Could you write out the lines below again, replacing every "Secondary Schools" with "High Schools", changing nothing else and leaving out the pictures?

"""

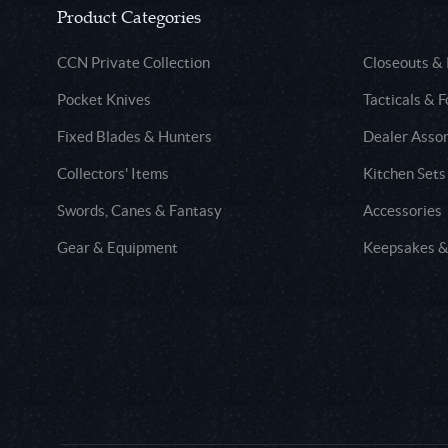
Product Categories
CCN Private Collection
Closeouts &
Pocket Knives
Tacticals & F
Fixed Blades & Hunters
Dealer Asso
Collectors' Items
Kitchen Sets
Swords, Canes & Fantasy
Accessories
Gear & Equipment
Keepsakes &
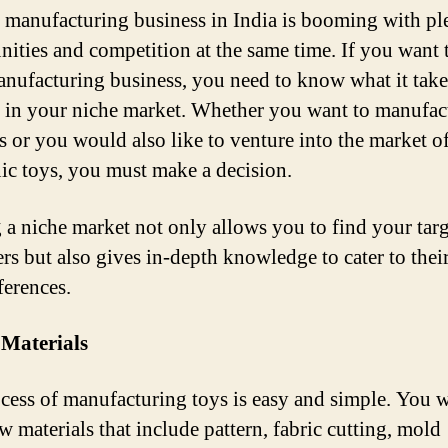
 manufacturing business in India is booming with pl
nities and competition at the same time. If you want t
anufacturing business, you need to know what it take
 in your niche market. Whether you want to manufac
ys or you would also like to venture into the market o
nic toys, you must make a decision.
 a niche market not only allows you to find your targ
rs but also gives in-depth knowledge to cater to thei
ferences.
 Materials
cess of manufacturing toys is easy and simple. You w
w materials that include pattern, fabric cutting, mold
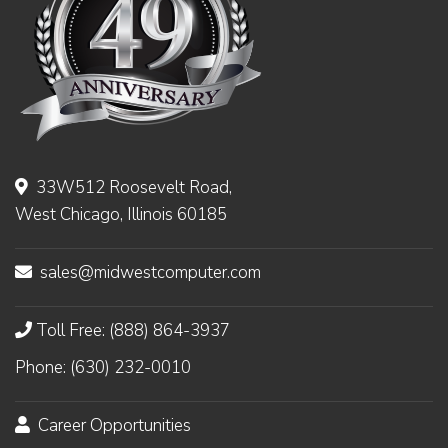
33W512 Roosevelt Road,
West Chicago, Illinois 60185
sales@midwestcomputer.com
Toll Free: (888) 864-3937
Phone: (630) 232-0010
Career Opportunities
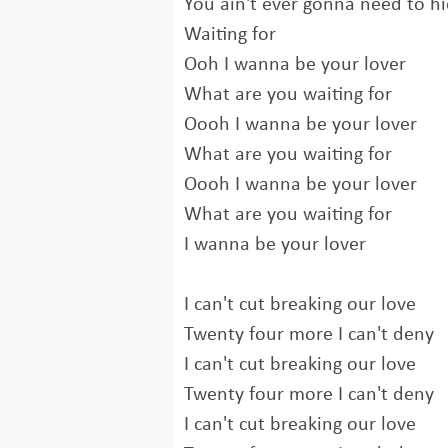
You ain't ever gonna need to hi
Waiting for
Ooh I wanna be your lover
What are you waiting for
Oooh I wanna be your lover
What are you waiting for
Oooh I wanna be your lover
What are you waiting for
I wanna be your lover
I can't cut breaking our love
Twenty four more I can't deny
I can't cut breaking our love
Twenty four more I can't deny
I can't cut breaking our love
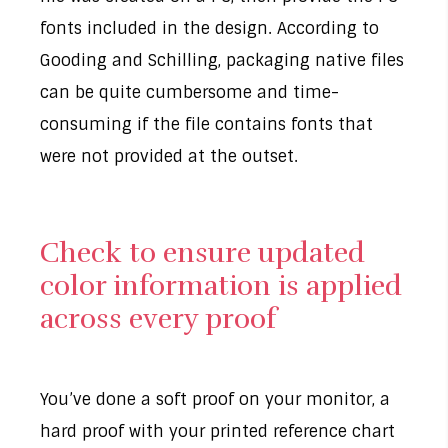
fonts included in the design. According to
Gooding and Schilling, packaging native files
can be quite cumbersome and time-
consuming if the file contains fonts that
were not provided at the outset.
Check to ensure updated
color information is applied
across every proof
You’ve done a soft proof on your monitor, a
hard proof with your printed reference chart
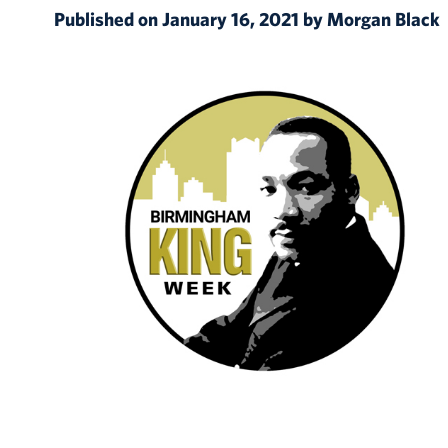
Published on January 16, 2021 by Morgan Black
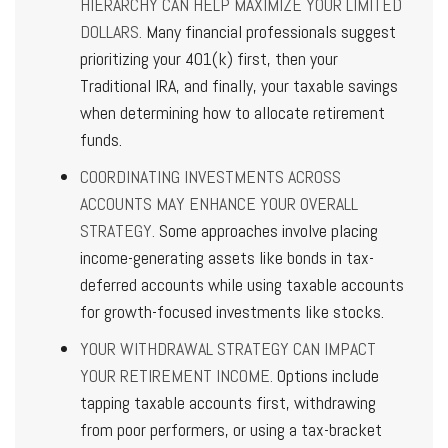
HIERARCHY CAN HELP MAXIMIZE YOUR LIMITED
DOLLARS.
Many financial professionals suggest
prioritizing your 401(k) first, then your
Traditional IRA, and finally, your taxable savings
when determining how to allocate retirement
funds.
COORDINATING INVESTMENTS ACROSS
ACCOUNTS MAY ENHANCE YOUR OVERALL
STRATEGY.
Some approaches involve placing
income-generating assets like bonds in tax-
deferred accounts while using taxable accounts
for growth-focused investments like stocks.
YOUR WITHDRAWAL STRATEGY CAN IMPACT
YOUR RETIREMENT INCOME.
Options include
tapping taxable accounts first, withdrawing
from poor performers, or using a tax-bracket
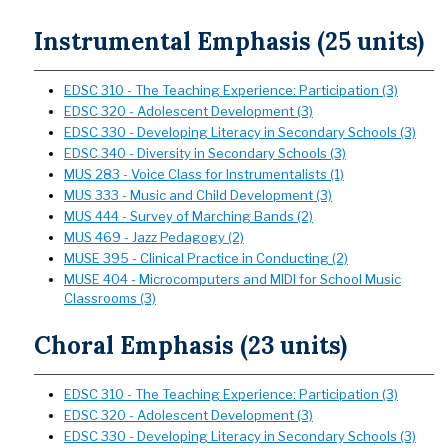
Instrumental Emphasis (25 units)
EDSC 310 - The Teaching Experience: Participation (3)
EDSC 320 - Adolescent Development (3)
EDSC 330 - Developing Literacy in Secondary Schools (3)
EDSC 340 - Diversity in Secondary Schools (3)
MUS 283 - Voice Class for Instrumentalists (1)
MUS 333 - Music and Child Development (3)
MUS 444 - Survey of Marching Bands (2)
MUS 469 - Jazz Pedagogy (2)
MUSE 395 - Clinical Practice in Conducting (2)
MUSE 404 - Microcomputers and MIDI for School Music
Classrooms (3)
Choral Emphasis (23 units)
EDSC 310 - The Teaching Experience: Participation (3)
EDSC 320 - Adolescent Development (3)
EDSC 330 - Developing Literacy in Secondary Schools (3)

"""

YOUR RESPONSE:
Product Categories
CCN Private Collection
Closeouts &
Pocket Knives
Tacticals & F
Fixed Blades & Hunters
Dealer Asso
Collectors' Items
Kitchen Sets
Swords, Canes & Fantasy
Accessories
Gear & Equipment
Keepsakes &
 manufacturing business in India is booming with pl
nities and competition at the same time. If you want t
anufacturing business, you need to know what it take
 in your niche market. Whether you want to manufac
ys or you would also like to venture into the market o
nic toys, you must make a decision.
 a niche market not only allows you to find your targ
rs but also gives in-depth knowledge to cater to thei
ferences.
 Materials
cess of manufacturing toys is easy and simple. You w
w materials that include pattern, fabric cutting, mold
33W512 Roosevelt Road,
West Chicago, Illinois 60185
sales@midwestcomputer.com
Toll Free: (888) 864-3937
Phone: (630) 232-0010
Career Opportunities
You ain't ever gonna need to hi
Waiting for
Ooh I wanna be your lover
What are you waiting for
Oooh I wanna be your lover
What are you waiting for
Oooh I wanna be your lover
What are you waiting for
I wanna be your lover
I can't cut breaking our love
Twenty four more I can't deny
I can't cut breaking our love
Twenty four more I can't deny
I can't cut breaking our love
fonts included in the design. According to
Gooding and Schilling, packaging native files
can be quite cumbersome and time-
consuming if the file contains fonts that
were not provided at the outset.
Check to ensure updated
color information is applied
across every proof
You’ve done a soft proof on your monitor, a
hard proof with your printed reference chart
Published on January 16, 2021 by Morgan Black
HIERARCHY CAN HELP MAXIMIZE YOUR LIMITED
DOLLARS.
Many financial professionals suggest
prioritizing your 401(k) first, then your
Traditional IRA, and finally, your taxable savings
when determining how to allocate retirement
funds.
COORDINATING INVESTMENTS ACROSS
ACCOUNTS MAY ENHANCE YOUR OVERALL
STRATEGY.
Some approaches involve placing
income-generating assets like bonds in tax-
deferred accounts while using taxable accounts
for growth-focused investments like stocks.
YOUR WITHDRAWAL STRATEGY CAN IMPACT
YOUR RETIREMENT INCOME.
Options include
tapping taxable accounts first, withdrawing
from poor performers, or using a tax-bracket
Instrumental Emphasis (25 units)
EDSC 310 - The Teaching Experience: Participation (3)
EDSC 320 - Adolescent Development (3)
EDSC 330 - Developing Literacy in High Schools (3)
EDSC 340 - Diversity in High Schools (3)
MUS 283 - Voice Class for Instrumentalists (1)
MUS 333 - Music and Child Development (3)
MUS 444 - Survey of Marching Bands (2)
MUS 469 - Jazz Pedagogy (2)
MUSE 395 - Clinical Practice in Conducting (2)
MUSE 404 - Microcomputers and MIDI for School Music
Classrooms (3)
Choral Emphasis (23 units)
EDSC 310 - The Teaching Experience: Participation (3)
EDSC 320 - Adolescent Development (3)
EDSC 330 - Developing Literacy in High Schools (3)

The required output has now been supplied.